SOURCE DOCUMENT ->
.....
The opening work needs little discussion. Arnold Bax, was English, but could be regarded as an honorary Irishman or Celt. His beautiful Clarinet Sonata in D major, composed in 1934, is one of my favourite pieces for that instrument. This two-movement work explores a musical language that owes more to Strauss, Debussy and Scriabin than to any overt Irish influence. However, to my ear, the music is chock full of the Celtic Twilight. This is a challenging piece for clarinettist and pianist, with lots of chromaticism and a thick, complex and often intense piano part. It has been suggested that some of the ‘concentrated’ piano writing may be an acknowledgement of Bax’s long-term love affair with Harriet Cohen. The premiere of this work was given at a London Contemporary Music Centre concert at Cowdray Hall on 17 June 1935. The clarinet soloist was Frederick Thurston, with the piano part played by Cohen.
Eric Sweeney’s Duo for clarinet and piano (1991) is a delight. Apparently, the composer used to utilise serial techniques and extended tonality, before having an ‘Epiphany’ in the late 1980s. His style now appears to be a fusion between Irish folk music and minimalism. It is an exciting and enjoyable piece.
Equally charming is Enniskillen-born Joan Trimble’s short atmospheric The Pool among the Rushes for clarinet and piano, written in 1940. It follows an old Irish tradition of naming works after everyday places. My only regret with this piece is that it is too short. I should have liked it to go on for ever.
Gerald Barry’s Trumpeter for clarinet solo is defined as a three-part melody played over six times, with microscopic alterations. The liner notes suggest that this creates a timeless effect. Hmm. Not sure what the relevance of the title is. I think this could be played on any instrument, including the trumpet…
Barry’s other piece, Low for clarinet and piano was composed in 1991 and written for the present soloist John Finucane. Here, the composer seems to get in the groove, with a jazzy, ragged melody with an equally fraught accompaniment. The work explores all the contrasting registers the clarinet: it is certainly not gentle on the mind, but an enjoyable piece all the same.
I have always enjoyed Howard Ferguson’s Four Short Pieces for clarinet and piano, op.6 (1932-36). The movements are entitled ‘Prelude’, ‘Scherzo’, ‘Pastoral’ and ‘Burlesque’. Once again, they suffer from being too short, although they are near perfect miniatures.
.....
GIVEN DATA ->
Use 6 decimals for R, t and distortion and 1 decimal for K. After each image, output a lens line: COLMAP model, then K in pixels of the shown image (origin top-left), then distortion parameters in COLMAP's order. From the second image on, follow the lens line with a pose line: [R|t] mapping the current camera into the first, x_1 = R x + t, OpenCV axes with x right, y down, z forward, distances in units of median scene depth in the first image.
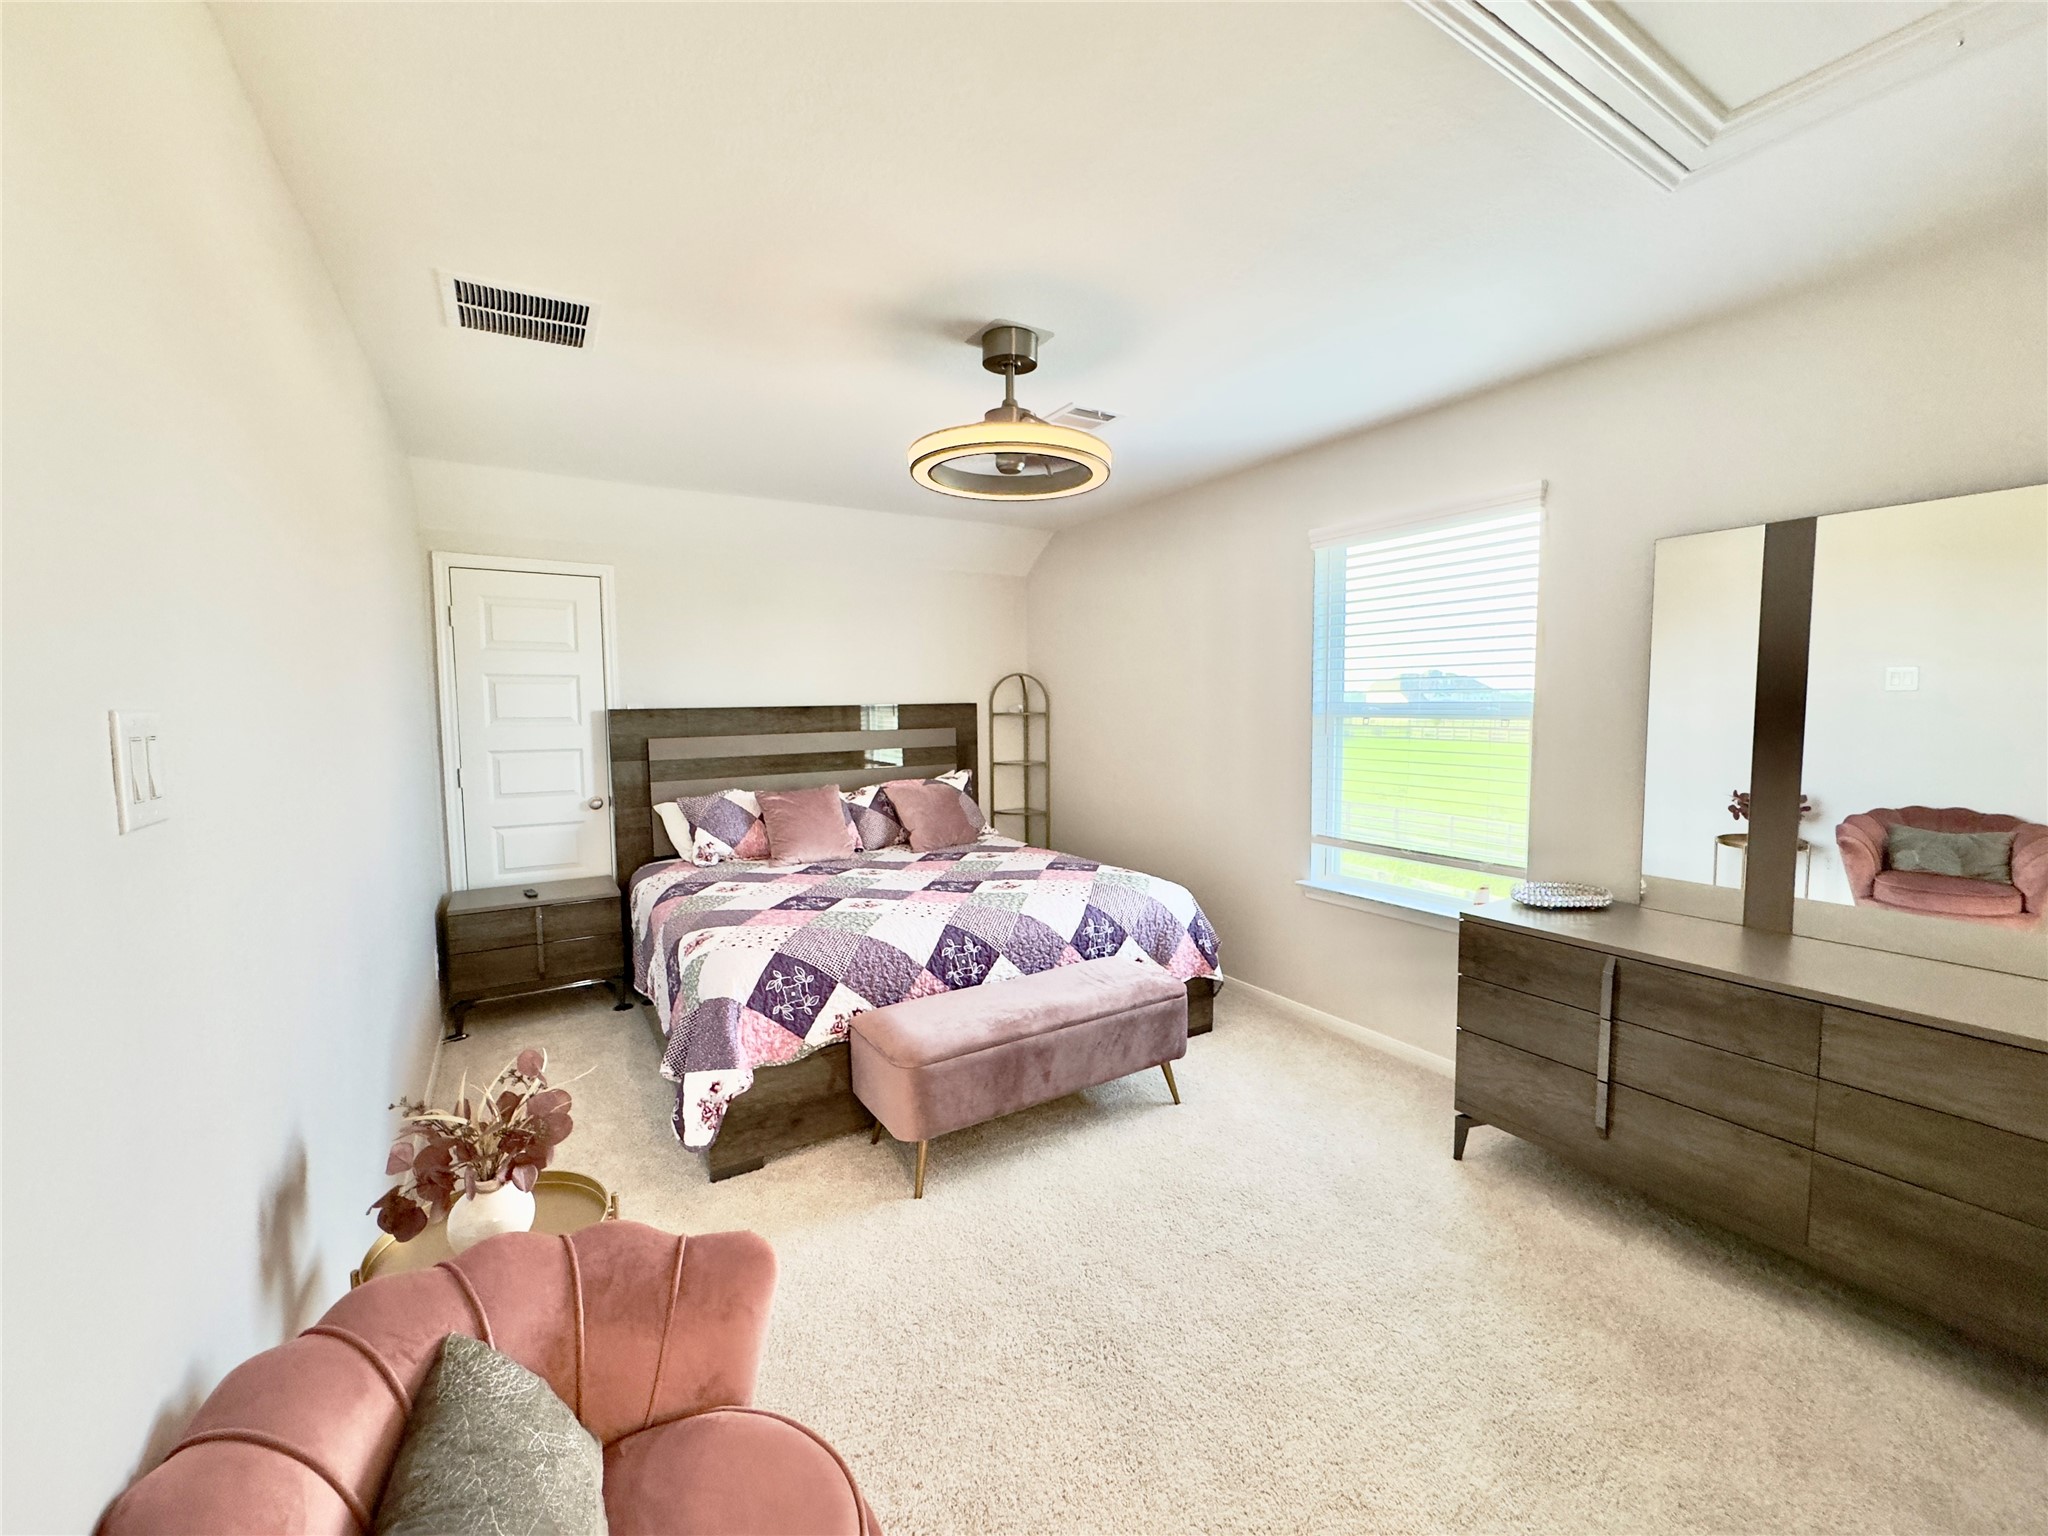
.....
EXERCISE 1 -> In the clarinet music review, who played the piano part at the premiere of Bax's Clarinet Sonata?
EXERCISE 2 -> Go on with the review of clarinet music, picking up after its final sentence about Howard Ferguson's pieces.
Nothing in the lines is required here.

EXERCISE ANSWER 1 -> Harriet Cohen

EXERCISE ANSWER 2 ->
There is no doubt that Charles Villiers Stanford’s Clarinet Sonata, op.129 is a masterpiece. It was composed in 1911 and dedicated to the clarinettists Oscar Street and Charles Draper. It is usually described (sometimes sneeringly) as owing everything to Brahms in its style. However, every time I hear this work its innate ‘Irish-ness’ becomes clearer to me. To be fair, it is not a rhapsody of folk-tunes: there is no jigs or hornpipes here. The heart of the work is the beautiful ‘Caoine’ (Keen) which implies a lament. This movement is heart-breakingly beautiful: in my opinion one of the finest things Stanford wrote. It was often excerpted by a previous generation of recitalists: I think it needs to be heard solidly in its context. The overall impression of this Sonata, is quite simply ‘the joy of being alive.’
James Wilson’s Three Playthings for clarinet solo is a bit of a misnomer. These are not quite as much ‘bagatelles’ as the title may suggest; in fact, they are often quite serious. There are some interesting instrumental effects, especially in the long-ish opening movement. The music combines features of lament, jig and folksong. They were composed in 1983. This is another Englishman’s take on Irish music and none the worse for that.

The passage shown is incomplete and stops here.